1862-63’de Elbis Gesaratsyan ilk kadın dergisi Gitar’ı yayımlar. Hemen sonra kadının toplumsal kurtuluşunun ekonomik özgürleşmeyle elde edilebileceğini savunan Sırpuhi Düsap, ateşli konuşmalarıyla Ağavni Vartanyan, şair, yazar ve öğretmen Zabel Asadur, Dzağik (Çiçek) ve Hay Gin kadın dergilerini çıkaran Hayganuş Mark kadın mücadelesini kendilerine has yol ve yöntemlerle yürütmeye çalışmışlardır. Onlar hem feminizmin Ermeni temsilcileri olmuşlar hem de Osmanlı kadınının özgürleşme mücadelesinde öncü katkılar sergilemekle, öncü figürler olarak en azında kadın tarihinde yerlerini almışlardır. Ermeni kadınının özgürlük mücadelesinde iki isim, Esayan ve Beyleryan, ise söylemleri ve siyasi görüşleriyle de diğerlerinden farklı bir çizgide yürümüşlerdir.

* Yönerge a
Ermeni kadınlarının özgürlük mücadelesini anlatan yukarıdaki metni kelimesi kelimesine yeniden yazın.

* Veri Kayıtları
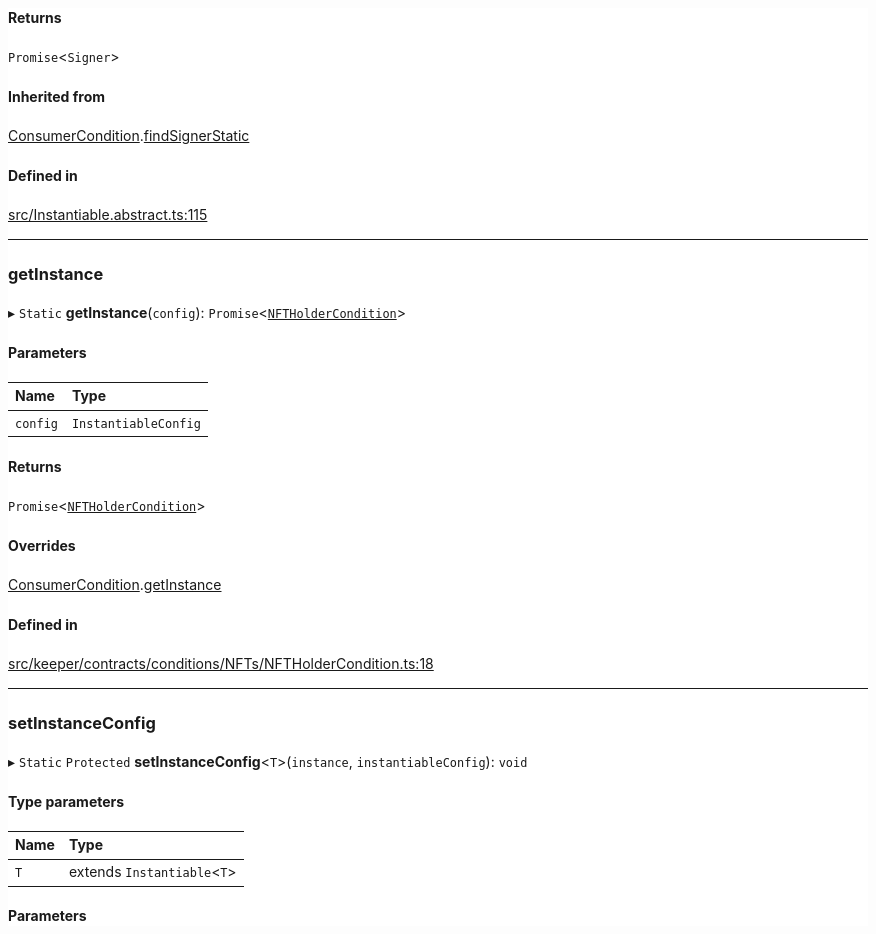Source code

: #### Returns

`Promise`<`Signer`\>

#### Inherited from

[ConsumerCondition](conditions.ConsumerCondition.md).[findSignerStatic](conditions.ConsumerCondition.md#findsignerstatic)

#### Defined in

[src/Instantiable.abstract.ts:115](https://github.com/nevermined-io/sdk-js/blob/7d7cf7d/src/Instantiable.abstract.ts#L115)

___

### getInstance

▸ `Static` **getInstance**(`config`): `Promise`<[`NFTHolderCondition`](conditions.NFTHolderCondition.md)\>

#### Parameters

| Name | Type |
| :------ | :------ |
| `config` | `InstantiableConfig` |

#### Returns

`Promise`<[`NFTHolderCondition`](conditions.NFTHolderCondition.md)\>

#### Overrides

[ConsumerCondition](conditions.ConsumerCondition.md).[getInstance](conditions.ConsumerCondition.md#getinstance)

#### Defined in

[src/keeper/contracts/conditions/NFTs/NFTHolderCondition.ts:18](https://github.com/nevermined-io/sdk-js/blob/7d7cf7d/src/keeper/contracts/conditions/NFTs/NFTHolderCondition.ts#L18)

___

### setInstanceConfig

▸ `Static` `Protected` **setInstanceConfig**<`T`\>(`instance`, `instantiableConfig`): `void`

#### Type parameters

| Name | Type |
| :------ | :------ |
| `T` | extends `Instantiable`<`T`\> |

#### Parameters
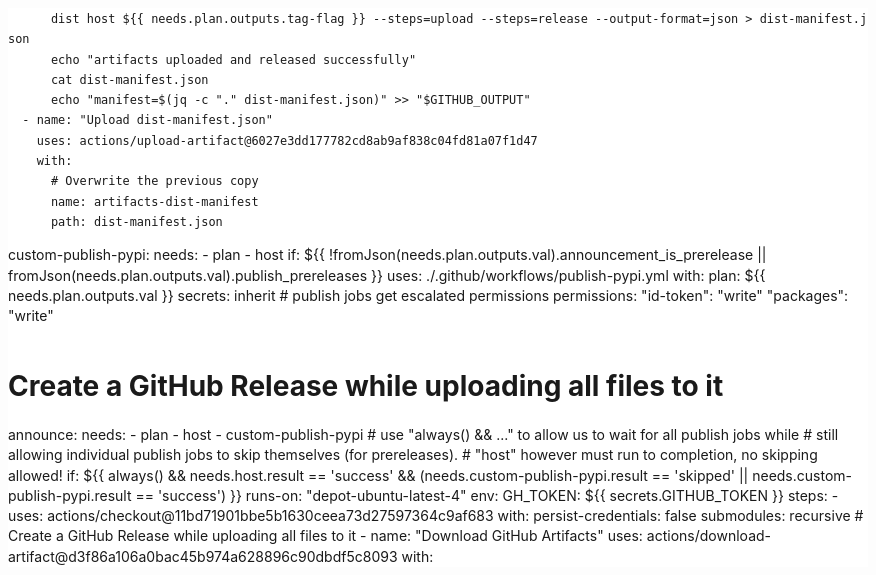           dist host ${{ needs.plan.outputs.tag-flag }} --steps=upload --steps=release --output-format=json > dist-manifest.json
          echo "artifacts uploaded and released successfully"
          cat dist-manifest.json
          echo "manifest=$(jq -c "." dist-manifest.json)" >> "$GITHUB_OUTPUT"
      - name: "Upload dist-manifest.json"
        uses: actions/upload-artifact@6027e3dd177782cd8ab9af838c04fd81a07f1d47
        with:
          # Overwrite the previous copy
          name: artifacts-dist-manifest
          path: dist-manifest.json

  custom-publish-pypi:
    needs:
      - plan
      - host
    if: ${{ !fromJson(needs.plan.outputs.val).announcement_is_prerelease || fromJson(needs.plan.outputs.val).publish_prereleases }}
    uses: ./.github/workflows/publish-pypi.yml
    with:
      plan: ${{ needs.plan.outputs.val }}
    secrets: inherit
    # publish jobs get escalated permissions
    permissions:
      "id-token": "write"
      "packages": "write"

  # Create a GitHub Release while uploading all files to it
  announce:
    needs:
      - plan
      - host
      - custom-publish-pypi
    # use "always() && ..." to allow us to wait for all publish jobs while
    # still allowing individual publish jobs to skip themselves (for prereleases).
    # "host" however must run to completion, no skipping allowed!
    if: ${{ always() && needs.host.result == 'success' && (needs.custom-publish-pypi.result == 'skipped' || needs.custom-publish-pypi.result == 'success') }}
    runs-on: "depot-ubuntu-latest-4"
    env:
      GH_TOKEN: ${{ secrets.GITHUB_TOKEN }}
    steps:
      - uses: actions/checkout@11bd71901bbe5b1630ceea73d27597364c9af683
        with:
          persist-credentials: false
          submodules: recursive
      # Create a GitHub Release while uploading all files to it
      - name: "Download GitHub Artifacts"
        uses: actions/download-artifact@d3f86a106a0bac45b974a628896c90dbdf5c8093
        with:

* Yönerge b
Kayıtların başından "### getInstance" ifadesini içeren satıra kadar uzanan bölümü, iki uçtaki satırlar da dahil olmak üzere, her satır için bir dize içeren bir JSON listesi olarak çıkarın ve boş satırları listeye almayın. Resimleri yanıtın dışında bırakın.

* Alıştırma Çıktısı a
1862-63’de Elbis Gesaratsyan ilk kadın dergisi Gitar’ı yayımlar. Hemen sonra kadının toplumsal kurtuluşunun ekonomik özgürleşmeyle elde edilebileceğini savunan Sırpuhi Düsap, ateşli konuşmalarıyla Ağavni Vartanyan, şair, yazar ve öğretmen Zabel Asadur, Dzağik (Çiçek) ve Hay Gin kadın dergilerini çıkaran Hayganuş Mark kadın mücadelesini kendilerine has yol ve yöntemlerle yürütmeye çalışmışlardır. Onlar hem feminizmin Ermeni temsilcileri olmuşlar hem de Osmanlı kadınının özgürleşme mücadelesinde öncü katkılar sergilemekle, öncü figürler olarak en azında kadın tarihinde yerlerini almışlardır. Ermeni kadınının özgürlük mücadelesinde iki isim, Esayan ve Beyleryan, ise söylemleri ve siyasi görüşleriyle de diğerlerinden farklı bir çizgide yürümüşlerdir.

* Alıştırma Çıktısı b
[
  "Source code",
  ": #### Returns",
  "`Promise`<`Signer`\\>",
  "#### Inherited from",
  "[ConsumerCondition](conditions.ConsumerCondition.md).[findSignerStatic](conditions.ConsumerCondition.md#findsignerstatic)",
  "#### Defined in",
  "[src/Instantiable.abstract.ts:115](https://github.com/nevermined-io/sdk-js/blob/7d7cf7d/src/Instantiable.abstract.ts#L115)",
  "___",
  "### getInstance"
]